Back Button

How to Dewinterize a Foreclosed House

Shaunta Alburger

Houses in foreclosure often go through a winterization process to protect the pipes from freezing. Especially in unoccupied foreclosed houses, this process sometimes extends to year-round.

Dewinterizing your home gets the water flowing again.

When you buy a house that has been in foreclosure, turning the water back on properly, or dewinterizing the house, protects the pipes from damage. You can hire a plumber for this job, or you can do it yourself. Although some banks pay for the dewinterization of a foreclosed home, most do not, according to Sarah Stelmok of Champion Homes Realty.

  1. Remove the aerators from the kitchen and bathroom sinks before turning on the water in the house. This allows any mineral buildup to pass through and not get stuck in the aerator. Check that every faucet is turned off before turning on the water valves.

  2. Turn on the water supply valves under each sink. The supply valves are knobs located on the pipes under the sink. Turn the valves counter-clockwise, or to the left, to open them. Open the valve on your hot water heater as well.

  3. Locate an outside water faucet close to the water meter. Turn this to on so that water flows from it when you turn on the main water supply; this way you know that you have water going to the house.

  4. Locate the main water valve on the water meter. It probably looks like a lever you can rotate to the left to open. Rotate the valve a quarter turn, wait 20 seconds, and rotate another quarter turn. Repeat until the valve is completely open. It is important to open the main valve slowly so that the pipes in your house aren't flooded with full-power water, which can cause leaking.
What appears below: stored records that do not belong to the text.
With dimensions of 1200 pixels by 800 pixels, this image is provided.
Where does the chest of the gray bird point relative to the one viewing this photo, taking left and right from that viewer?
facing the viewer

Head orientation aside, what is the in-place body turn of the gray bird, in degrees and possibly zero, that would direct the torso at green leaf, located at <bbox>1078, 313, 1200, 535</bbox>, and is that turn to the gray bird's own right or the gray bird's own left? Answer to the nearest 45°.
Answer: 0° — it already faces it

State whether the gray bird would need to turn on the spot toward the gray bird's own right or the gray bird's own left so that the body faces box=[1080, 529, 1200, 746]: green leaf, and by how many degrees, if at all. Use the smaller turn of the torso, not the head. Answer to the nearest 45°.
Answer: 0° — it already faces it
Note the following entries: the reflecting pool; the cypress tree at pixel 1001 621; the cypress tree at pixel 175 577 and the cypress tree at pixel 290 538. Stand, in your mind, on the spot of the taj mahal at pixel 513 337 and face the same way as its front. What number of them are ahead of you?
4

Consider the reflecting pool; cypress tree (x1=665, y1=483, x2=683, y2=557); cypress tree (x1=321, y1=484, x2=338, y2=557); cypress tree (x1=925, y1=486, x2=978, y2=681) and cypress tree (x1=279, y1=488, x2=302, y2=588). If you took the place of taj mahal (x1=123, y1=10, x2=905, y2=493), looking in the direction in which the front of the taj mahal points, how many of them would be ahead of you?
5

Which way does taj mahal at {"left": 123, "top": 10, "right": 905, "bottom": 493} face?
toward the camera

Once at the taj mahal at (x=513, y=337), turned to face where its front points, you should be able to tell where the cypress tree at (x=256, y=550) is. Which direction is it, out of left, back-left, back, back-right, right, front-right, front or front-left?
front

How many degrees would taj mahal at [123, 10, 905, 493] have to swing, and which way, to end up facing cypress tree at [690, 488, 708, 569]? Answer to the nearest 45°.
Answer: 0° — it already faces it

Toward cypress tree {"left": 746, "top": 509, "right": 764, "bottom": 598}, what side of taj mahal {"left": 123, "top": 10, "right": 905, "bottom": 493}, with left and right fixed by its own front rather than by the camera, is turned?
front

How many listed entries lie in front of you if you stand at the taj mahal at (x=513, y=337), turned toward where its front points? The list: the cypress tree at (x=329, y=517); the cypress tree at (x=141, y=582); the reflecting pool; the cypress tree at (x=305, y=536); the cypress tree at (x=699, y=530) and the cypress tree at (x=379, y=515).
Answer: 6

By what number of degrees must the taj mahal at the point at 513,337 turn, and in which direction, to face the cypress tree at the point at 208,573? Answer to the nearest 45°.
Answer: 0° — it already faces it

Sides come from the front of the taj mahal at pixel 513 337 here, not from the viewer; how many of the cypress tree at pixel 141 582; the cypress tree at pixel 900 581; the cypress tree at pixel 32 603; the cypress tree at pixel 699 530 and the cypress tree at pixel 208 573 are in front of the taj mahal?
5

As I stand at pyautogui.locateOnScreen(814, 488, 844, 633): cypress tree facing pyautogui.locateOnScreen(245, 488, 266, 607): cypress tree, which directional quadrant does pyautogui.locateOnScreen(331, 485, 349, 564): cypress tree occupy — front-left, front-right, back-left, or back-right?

  5. Check that water is flowing through the exterior faucet. If it is, turn the faucet off. Go inside and listen for water flowing into the hot water tank. Do not turn on the electricity to the hot water heater until the tank is full of water.

  6. Turn the water faucet on at each sink. Do this slowly, and allow each faucet to run for 15 or 20 seconds. As you turn off the water, replace the aerators. Once you've cleared each sink, turn the valves for the toilets a quarter turn at a time until they are fully open and the tanks are filling with water. When they are full, flush the toilets. Run water into each shower and bathtub as well. When testing the different water outlets for the first time, go slowly so the pipes have time to adjust to the water and won't leak.

  7. Turn off all the water outlets once the hot water tank is full. Check the water meter. If the usage meter is rotating, you may have a leak. In this instance, call a plumber. You also can do a visual tour of the inside and outside of your house to check for any leaking water.